Ungarn: Gerichtsreform - Aufstellung der administrativen Sondergerichte

Einführung
Das ungarische Parlament hat im Dezember 2018 das Gesetz über die Neuordnung der Verwaltungsgerichte verabschiedet. Das neue Gesetz wird am 01.01.2020 in Kraft treten.

Radikale Änderungen
Nach dem derzeit noch gültigen Gesetz gehören die Verwaltungsgerichte zu dem ordentlichen Gerichtssystem. Mit dem neuen Gesetz wird dies radikal geändert werden: Die Verwaltungsgerichte werden als Sondergerichte funktionieren und demgemäß vollumfänglich von dem ordentlichen Gerichtssystem getrennt werden.

In dem neuen System wird in erster Instanz der Verwaltungsgerichtshof und auf der zweiten Instanz das Verwaltungsoberlandesgericht zuständig sein. Mit den neuen Vorschriften werden zwei parallele Rechtsprechungssysteme entstehen, an deren Spitze bei der ordentlichen Gerichtsbarkeit die Kurie und bei der Verwaltungsgerichtsbarkeit das Verwaltungsoberlandesgericht stehen wird.

Einfluß des Justizministers
Die Verwaltungsgerichte sind in den Rechtstreitigkeiten bezüglich der Entscheidungen der Staatsorgane (wie z.B. Entscheidungen der Steuerbehörde oder der Wettbewerbsbehörde) zuständig.

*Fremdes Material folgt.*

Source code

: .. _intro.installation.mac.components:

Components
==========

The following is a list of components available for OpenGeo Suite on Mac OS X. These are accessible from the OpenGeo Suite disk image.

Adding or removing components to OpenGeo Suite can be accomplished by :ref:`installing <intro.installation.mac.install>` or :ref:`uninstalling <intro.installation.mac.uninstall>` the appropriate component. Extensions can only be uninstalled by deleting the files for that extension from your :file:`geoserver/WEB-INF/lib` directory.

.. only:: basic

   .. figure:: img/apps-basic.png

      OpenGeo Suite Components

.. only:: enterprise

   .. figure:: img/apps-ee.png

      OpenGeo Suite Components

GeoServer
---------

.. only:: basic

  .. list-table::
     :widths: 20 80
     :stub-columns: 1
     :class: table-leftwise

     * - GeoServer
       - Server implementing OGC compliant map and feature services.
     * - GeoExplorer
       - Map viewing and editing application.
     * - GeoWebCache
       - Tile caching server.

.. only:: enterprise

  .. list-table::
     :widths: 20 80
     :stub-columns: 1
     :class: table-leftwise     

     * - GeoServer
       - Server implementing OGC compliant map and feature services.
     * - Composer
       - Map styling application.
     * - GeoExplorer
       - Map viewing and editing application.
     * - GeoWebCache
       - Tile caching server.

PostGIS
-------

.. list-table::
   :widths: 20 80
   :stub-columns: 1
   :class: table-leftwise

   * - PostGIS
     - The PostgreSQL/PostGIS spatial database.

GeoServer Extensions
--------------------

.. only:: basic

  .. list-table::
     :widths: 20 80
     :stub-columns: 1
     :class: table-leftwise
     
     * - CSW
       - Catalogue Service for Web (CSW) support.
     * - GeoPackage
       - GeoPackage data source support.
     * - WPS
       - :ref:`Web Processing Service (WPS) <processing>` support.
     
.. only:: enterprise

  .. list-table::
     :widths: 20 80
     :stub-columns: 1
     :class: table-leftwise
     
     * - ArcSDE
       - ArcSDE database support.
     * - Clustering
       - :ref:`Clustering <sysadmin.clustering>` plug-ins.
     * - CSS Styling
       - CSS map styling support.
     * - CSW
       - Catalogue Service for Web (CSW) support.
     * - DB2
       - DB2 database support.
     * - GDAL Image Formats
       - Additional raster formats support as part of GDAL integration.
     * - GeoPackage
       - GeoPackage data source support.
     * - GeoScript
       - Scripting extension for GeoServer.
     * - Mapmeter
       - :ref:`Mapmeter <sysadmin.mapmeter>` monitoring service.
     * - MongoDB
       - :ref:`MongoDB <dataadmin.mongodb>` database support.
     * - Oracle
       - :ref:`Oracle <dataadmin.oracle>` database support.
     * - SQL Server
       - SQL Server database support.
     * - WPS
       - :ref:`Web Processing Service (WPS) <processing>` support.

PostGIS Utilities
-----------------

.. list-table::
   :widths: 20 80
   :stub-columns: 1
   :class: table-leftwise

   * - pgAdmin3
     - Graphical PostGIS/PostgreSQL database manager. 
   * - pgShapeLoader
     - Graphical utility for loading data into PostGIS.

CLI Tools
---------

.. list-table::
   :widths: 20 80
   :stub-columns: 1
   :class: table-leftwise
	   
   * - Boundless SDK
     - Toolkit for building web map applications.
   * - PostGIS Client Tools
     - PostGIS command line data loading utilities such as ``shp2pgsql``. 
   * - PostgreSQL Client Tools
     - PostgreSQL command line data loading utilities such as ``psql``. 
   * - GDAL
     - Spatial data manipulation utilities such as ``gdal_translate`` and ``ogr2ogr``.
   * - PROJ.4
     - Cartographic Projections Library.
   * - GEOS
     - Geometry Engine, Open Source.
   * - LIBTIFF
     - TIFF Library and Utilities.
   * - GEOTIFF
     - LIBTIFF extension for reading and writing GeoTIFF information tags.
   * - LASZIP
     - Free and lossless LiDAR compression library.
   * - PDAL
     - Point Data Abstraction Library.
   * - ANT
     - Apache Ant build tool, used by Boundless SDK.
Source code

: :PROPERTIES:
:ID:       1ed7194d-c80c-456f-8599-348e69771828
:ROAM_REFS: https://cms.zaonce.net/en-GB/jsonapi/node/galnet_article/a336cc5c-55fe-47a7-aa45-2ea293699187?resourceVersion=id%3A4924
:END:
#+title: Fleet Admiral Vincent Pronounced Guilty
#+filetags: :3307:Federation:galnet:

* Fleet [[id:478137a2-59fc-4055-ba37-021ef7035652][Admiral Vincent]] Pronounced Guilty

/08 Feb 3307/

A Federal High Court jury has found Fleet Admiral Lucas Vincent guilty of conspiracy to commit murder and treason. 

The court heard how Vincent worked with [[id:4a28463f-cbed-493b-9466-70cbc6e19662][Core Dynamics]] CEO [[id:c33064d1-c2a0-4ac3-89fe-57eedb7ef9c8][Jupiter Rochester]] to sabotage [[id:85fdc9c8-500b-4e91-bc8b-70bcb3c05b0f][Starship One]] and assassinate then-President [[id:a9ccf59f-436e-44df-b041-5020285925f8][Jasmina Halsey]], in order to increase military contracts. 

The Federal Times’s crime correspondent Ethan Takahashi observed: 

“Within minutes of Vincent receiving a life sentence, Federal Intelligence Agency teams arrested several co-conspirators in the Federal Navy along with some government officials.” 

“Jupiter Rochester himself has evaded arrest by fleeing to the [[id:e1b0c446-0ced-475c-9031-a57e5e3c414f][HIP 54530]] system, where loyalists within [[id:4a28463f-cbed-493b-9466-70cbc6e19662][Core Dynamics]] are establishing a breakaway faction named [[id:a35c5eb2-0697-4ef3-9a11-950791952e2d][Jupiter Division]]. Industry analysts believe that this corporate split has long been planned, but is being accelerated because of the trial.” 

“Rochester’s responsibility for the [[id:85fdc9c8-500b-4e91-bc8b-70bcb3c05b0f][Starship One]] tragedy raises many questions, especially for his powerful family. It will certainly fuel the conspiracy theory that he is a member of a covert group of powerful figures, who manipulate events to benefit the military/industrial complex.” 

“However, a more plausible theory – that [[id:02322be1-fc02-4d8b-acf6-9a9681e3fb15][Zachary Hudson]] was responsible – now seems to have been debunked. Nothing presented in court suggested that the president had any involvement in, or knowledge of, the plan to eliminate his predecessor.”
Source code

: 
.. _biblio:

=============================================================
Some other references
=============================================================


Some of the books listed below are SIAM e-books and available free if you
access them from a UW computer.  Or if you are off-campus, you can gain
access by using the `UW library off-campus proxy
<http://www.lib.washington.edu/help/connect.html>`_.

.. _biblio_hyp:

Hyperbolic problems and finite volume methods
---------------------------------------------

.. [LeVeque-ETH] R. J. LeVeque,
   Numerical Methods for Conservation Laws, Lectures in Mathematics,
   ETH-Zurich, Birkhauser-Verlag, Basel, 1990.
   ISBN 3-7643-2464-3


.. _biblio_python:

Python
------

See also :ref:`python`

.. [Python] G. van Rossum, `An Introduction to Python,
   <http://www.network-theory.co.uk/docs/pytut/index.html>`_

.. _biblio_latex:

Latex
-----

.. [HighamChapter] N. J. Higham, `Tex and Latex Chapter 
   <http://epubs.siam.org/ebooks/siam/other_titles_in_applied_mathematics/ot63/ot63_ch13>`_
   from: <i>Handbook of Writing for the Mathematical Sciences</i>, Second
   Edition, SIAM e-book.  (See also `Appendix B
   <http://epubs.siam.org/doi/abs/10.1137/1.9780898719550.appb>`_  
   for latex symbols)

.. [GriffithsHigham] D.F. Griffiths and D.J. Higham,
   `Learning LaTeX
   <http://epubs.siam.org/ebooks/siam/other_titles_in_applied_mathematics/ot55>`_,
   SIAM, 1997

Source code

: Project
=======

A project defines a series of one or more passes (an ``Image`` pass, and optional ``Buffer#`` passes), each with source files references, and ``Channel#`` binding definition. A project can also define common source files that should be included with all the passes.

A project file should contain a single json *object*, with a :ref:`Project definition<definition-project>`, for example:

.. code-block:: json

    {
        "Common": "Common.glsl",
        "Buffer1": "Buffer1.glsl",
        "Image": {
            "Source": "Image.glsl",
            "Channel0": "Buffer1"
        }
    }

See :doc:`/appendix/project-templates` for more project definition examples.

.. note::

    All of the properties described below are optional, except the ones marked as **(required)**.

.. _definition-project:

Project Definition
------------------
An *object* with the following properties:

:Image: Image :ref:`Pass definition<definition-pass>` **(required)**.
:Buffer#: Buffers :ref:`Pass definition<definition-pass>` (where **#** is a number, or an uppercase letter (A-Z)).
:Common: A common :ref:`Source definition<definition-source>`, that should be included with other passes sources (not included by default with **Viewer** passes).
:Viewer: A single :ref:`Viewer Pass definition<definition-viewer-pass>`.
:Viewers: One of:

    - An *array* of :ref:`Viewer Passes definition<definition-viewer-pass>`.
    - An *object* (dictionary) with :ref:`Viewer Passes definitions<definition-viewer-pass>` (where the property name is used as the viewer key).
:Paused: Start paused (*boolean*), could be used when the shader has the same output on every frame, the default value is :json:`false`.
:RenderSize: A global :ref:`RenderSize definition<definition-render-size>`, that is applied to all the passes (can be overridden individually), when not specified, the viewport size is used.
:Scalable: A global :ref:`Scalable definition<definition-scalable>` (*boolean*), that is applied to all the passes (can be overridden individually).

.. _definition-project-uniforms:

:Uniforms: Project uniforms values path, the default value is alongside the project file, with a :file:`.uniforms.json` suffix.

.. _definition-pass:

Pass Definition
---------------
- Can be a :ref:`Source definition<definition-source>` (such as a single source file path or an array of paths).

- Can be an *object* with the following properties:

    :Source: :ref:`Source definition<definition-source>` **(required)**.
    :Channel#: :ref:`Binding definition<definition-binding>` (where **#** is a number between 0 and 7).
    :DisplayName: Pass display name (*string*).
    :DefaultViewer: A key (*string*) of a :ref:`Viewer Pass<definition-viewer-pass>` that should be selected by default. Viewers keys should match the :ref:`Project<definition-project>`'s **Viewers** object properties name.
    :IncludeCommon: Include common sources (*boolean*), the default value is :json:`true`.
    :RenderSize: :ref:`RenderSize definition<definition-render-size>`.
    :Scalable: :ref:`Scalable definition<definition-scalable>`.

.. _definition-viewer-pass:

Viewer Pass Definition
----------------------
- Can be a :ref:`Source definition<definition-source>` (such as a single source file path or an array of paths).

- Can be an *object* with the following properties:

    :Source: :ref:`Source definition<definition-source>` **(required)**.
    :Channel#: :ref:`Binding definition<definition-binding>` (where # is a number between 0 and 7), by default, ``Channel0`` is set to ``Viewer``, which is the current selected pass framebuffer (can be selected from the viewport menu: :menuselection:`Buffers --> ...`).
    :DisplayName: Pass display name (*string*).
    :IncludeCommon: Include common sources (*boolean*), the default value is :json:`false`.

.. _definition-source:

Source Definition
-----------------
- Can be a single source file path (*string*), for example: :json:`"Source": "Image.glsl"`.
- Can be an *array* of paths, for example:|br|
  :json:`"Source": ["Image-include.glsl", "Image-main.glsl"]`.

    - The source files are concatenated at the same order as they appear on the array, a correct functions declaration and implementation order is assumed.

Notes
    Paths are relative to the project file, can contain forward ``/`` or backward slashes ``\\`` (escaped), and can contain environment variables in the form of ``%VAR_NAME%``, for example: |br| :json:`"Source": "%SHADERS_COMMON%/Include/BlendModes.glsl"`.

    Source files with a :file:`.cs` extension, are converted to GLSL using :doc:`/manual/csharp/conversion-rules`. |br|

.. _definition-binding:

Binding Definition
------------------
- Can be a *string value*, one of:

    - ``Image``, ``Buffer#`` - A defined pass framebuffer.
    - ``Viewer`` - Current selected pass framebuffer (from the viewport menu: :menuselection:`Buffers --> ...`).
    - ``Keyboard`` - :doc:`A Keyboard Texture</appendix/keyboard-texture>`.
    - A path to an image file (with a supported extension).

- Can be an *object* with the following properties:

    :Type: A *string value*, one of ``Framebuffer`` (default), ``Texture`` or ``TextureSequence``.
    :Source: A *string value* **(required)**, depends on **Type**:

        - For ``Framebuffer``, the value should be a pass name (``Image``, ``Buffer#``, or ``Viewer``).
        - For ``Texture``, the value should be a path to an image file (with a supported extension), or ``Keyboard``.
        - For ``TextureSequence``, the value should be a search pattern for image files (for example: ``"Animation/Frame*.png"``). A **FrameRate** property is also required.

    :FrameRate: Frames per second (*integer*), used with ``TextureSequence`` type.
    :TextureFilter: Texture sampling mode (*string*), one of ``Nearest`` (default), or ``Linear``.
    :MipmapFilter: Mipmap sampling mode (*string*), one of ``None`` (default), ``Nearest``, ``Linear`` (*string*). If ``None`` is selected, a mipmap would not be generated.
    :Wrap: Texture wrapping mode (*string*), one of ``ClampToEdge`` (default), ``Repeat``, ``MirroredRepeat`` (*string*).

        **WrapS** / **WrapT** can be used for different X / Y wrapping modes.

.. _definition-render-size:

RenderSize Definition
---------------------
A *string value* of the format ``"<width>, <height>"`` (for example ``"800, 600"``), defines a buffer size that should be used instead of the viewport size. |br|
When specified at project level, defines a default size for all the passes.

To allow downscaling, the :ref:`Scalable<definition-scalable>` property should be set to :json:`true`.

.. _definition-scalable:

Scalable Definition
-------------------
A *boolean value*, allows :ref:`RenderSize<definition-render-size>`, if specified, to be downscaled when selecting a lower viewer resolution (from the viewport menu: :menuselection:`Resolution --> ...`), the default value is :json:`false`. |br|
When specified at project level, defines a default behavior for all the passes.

Der Justizminister sieht die zentralen Verwaltungsaufgaben der Verwaltungsgerichte vor. Er verfügt über umfängliche Kompetenz zur Festlegung des Personalstandes, des Budgets und der organisatorischen und operativen Regelungen. Dem Justizminister steht sogar das Recht zu, über die Ernennung der Verwaltungsrichter zu entscheiden. Diese Befugnisse können die Unabhängigkeit der Gerichte und auch im Allgemeinen das Prinzip der Rechtstaatlichkeit bedrohen. Obwohl durch das neue Gesetz ein aus Richtern bestehendes Selbstverwaltungsorgan eingerichtet wird, werden die Befugnisse dieses Organs aber auf das Recht auf Stellungnahme und Konsultation beschränkt. Somit ist es klar, dass das neue Gesetz dem Justizminister eine weite Einflussmöglichkeit einräumt. Angesichts der vorstehenden Ausführungen wird ersichtlich, dass durch das neue Gesetz die Unabhängigkeit der Gerichte und das Prinzip der Gewaltenteilung bedroht sind.

Stellungnahme der Venedig-Kommission
Die aus Verfassungsexperten bestehende Venedig-Kommission des Europarates hat die Vorschriften des Entwurfs des neuen Gesetzes geprüft und die weitreichenden Einflussmöglichkeiten des Justizministers kritisiert, die nach ihrer Meinung dazu führt, dass die wichtigsten Kompetenzbereiche ohne wirksame Kontrolle in einer Hand vereinigt werden. Die Kommission hat neben den Kritiken auch mehrere Vorschläge in ihre Stellungnahme aufgenommen. Aufgabe der Venedig-Kommission ist zu prüfen, ob die einzelnen nationalen Normen dem europäischen Verfassungsrechtsbestand entsprechen. Es ist nicht damit zu rechnen, dass die ungarische Regierung aufgrund dieser Vorschläge Änderungen an dem Gesetz vornehmen wird.